Was ist eigentlich Lomography?

Zentraler Teil der lomographischen Fotoschule ist ein Regelwerk aus 10 sogenannten Goldenen Regeln. Diese Regeln dienen der Befreiung von üblichen Vorschriften über das, was „gute“ und „richtige“ Fotografie ausmacht bzw. auszumachen scheint.
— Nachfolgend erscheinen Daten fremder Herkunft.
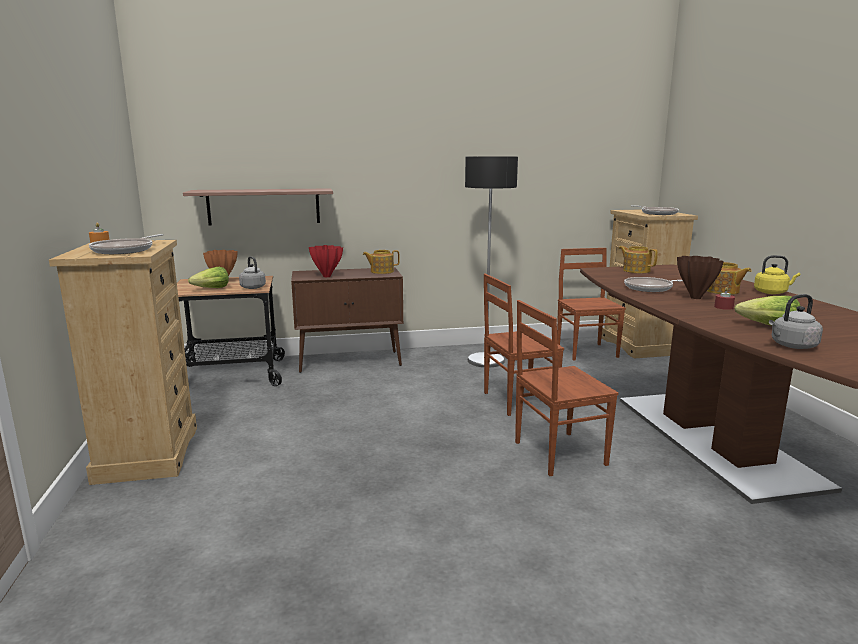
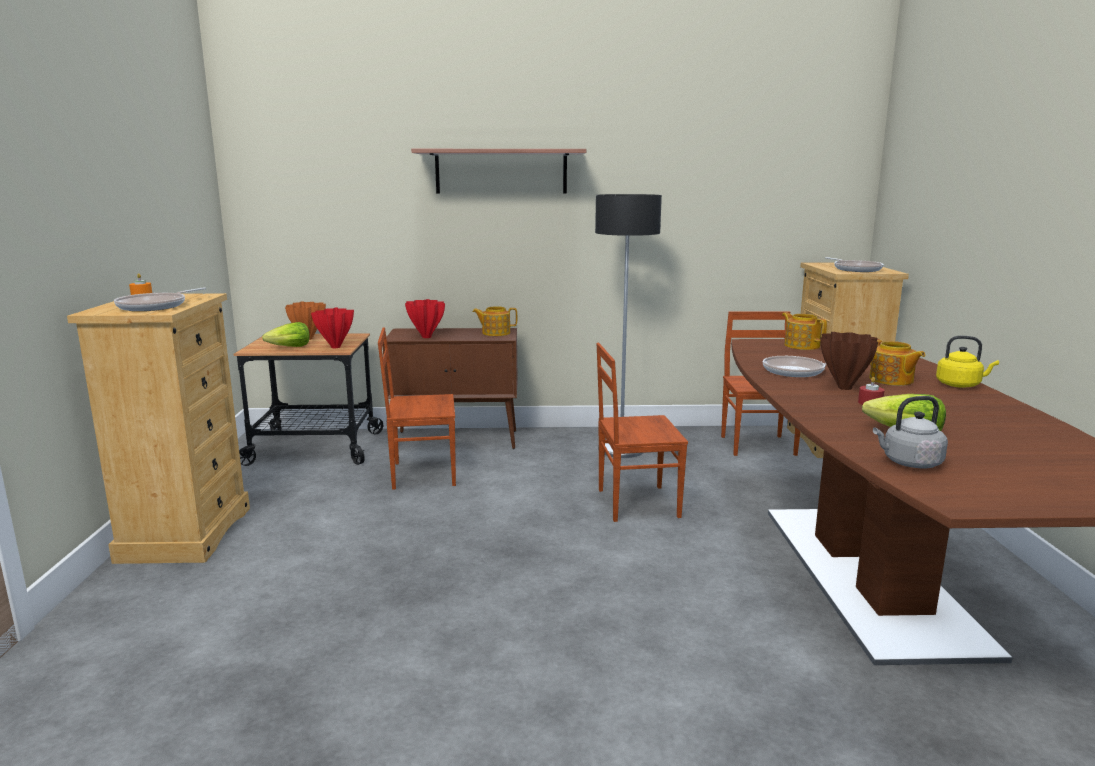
camera: 10 degrees right, 0 degrees up
shelf [183,188,333,225] -> shelf moved to [411,149,586,193]
grey kettle [239,256,266,289] -> red vase [311,308,354,348]
brown chair [515,300,618,476] -> brown chair moved to [378,327,456,490]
Leichtigkeit, Spieltrieb und die Freude am Zufall sind dabei maßgeblich. Hiermit stehen die Lomographen im krassen Gegensatz zu den Bildgestaltern, die bewusst mit den vermeintlichen Schwächen und Grenzen ihrer Toycameras kämpfen oder sie zielgerichtet einsetzten. Der/die Toycamera-Fotograf/Fotografin fotografiert langsam, bedächtig, überlegt. Er oder sie arbeitet mit den Eigenschaften der Plastikkamera, ringt um die bestmöglichen Bilder mit der „Krappy Kamera“. Der/die Lomograph/Lomographin hingegen knipst frei und ungehemmt, macht es zum Lifestyle, zelebriert das Zufällige, fotografiert viel und entfesselt. Auch auf diese Weise entsteht bzw. kann Kunst entstehen. Die Ästhetik des Schnappschusses sowie der freie Entstehungsprozess dieser Lomographien charakterisieren einen eigenen Kunstbegriff. Die Selbstauflösung des Regelwerks durch die 10. Regel, nämlich dass es keine Regeln gibt, verstärkt den in den 9 vorausgegangenen Regeln angelegten Freiheitsgedanken und bringt eine ironische Komponente ins Spiel.

 

 

 

10 goldene Regeln

1. Nimm deine Kamera überall hin mit.
Die Kamera als ständiger Begleiter. Ganz im Sinne des Fotografen und CEO von Creative Live, Chase Jarvis gilt auch in der Lomographie der Satz: „ The best camera is the one you have with you.“
2. Verwende sie zu jeder Tages- und Nachtzeit!
Das Leben findet rund um die Uhr statt. Mittels „bulb“-Einstellung und der Bereitschaft unscharfe und verwackelte Bilder zu bekommen, ist die Kamera auch in schlechten Lichtsituationen immer dabei. Im Notfall hilft ein Blitz.
3. Die Lomographie ist nicht Unterbrechung deines Alltags, sondern ein integraler Bestandteil desselben.
Nahtlos gehen das Knipsen und das übrige Leben ineinander über. Das Lomographieren wird somit zur Alltagshandlung.
4. Übe den Schuss aus der Hüfte!
Der Sucher vieler Toycameras ist sowieso ungenau. Das Einrichten des Bildes führt zur Verzögerung im Leben. Also wird die Kamera nur in die gewünschte Richtung gehalten. Wenn es mal schnell gehen muss, die Situation durch eine Kamera gestört würde oder wenn man die Perspektive interessant findet, knipst der Lomograph/die Lomographin aus der Hüfte.
5. Nähere dich den Objekten deiner lomographischen Begierde so weit wie möglich!
Dem Magnum-Fotografen Robert Capa wird folgender Satz zugeschrieben: „If your photographs aren’t good enough, you’re not close enough.“ Die große Nähe zum Objekt ist ein ungewöhnlicher Blick. Er ist dramatisch und aufregend. Dies gilt für Lomographen genauso wie für den Reportagefotografen Capa. Wenn auch unter ganz verschiedenen Vorzeichen.
6. Don’t think.
Kreative Grenzen im Kopf, die althergebrachten fotografischen Regeln, verhindern den ungebremsten Schnappschuss. Allein der Gedanke: „Mach ich das Bild oder nicht?“, steht im Widerspruch zum lomographischen Geist.
7. Sei schnell.
Denken kostet Zeit. Die Idee, der Moment, der Blick, das Licht, die Situation ist viel zu schnell vorbei.
8. Du musst nicht im Vorhinein wissen, was dabei herauskommt.
Oft geht es um die Schnelligkeit und das Vertrauen auf den Zufall. Wer ein Bild plant, „fotografiert“. Er lomographiert nicht.
9. Im Nachhinein auch nicht!
Bei dieser Art zu knipsen entstehen oft verwirrende Fotos. Gerade diese können aber geheimnisvoll, interessant und sehr ästhetisch sein.
10. Vergiss die Regeln!
Wer über Regeln nachdenkt, bremst seinen lomographischen Knipsfluss, setzt der eigenen Kreativität Grenzen.

Hinweis: D18-Foto unterhält keine wirtschaftlichen Verbindungen mit Lomography. Ich freue mich über deren Beitrag zur Wiederbelebung der analogen Fotografie. Ich fühle mich als „Kunde freundschaftlich verbunden“.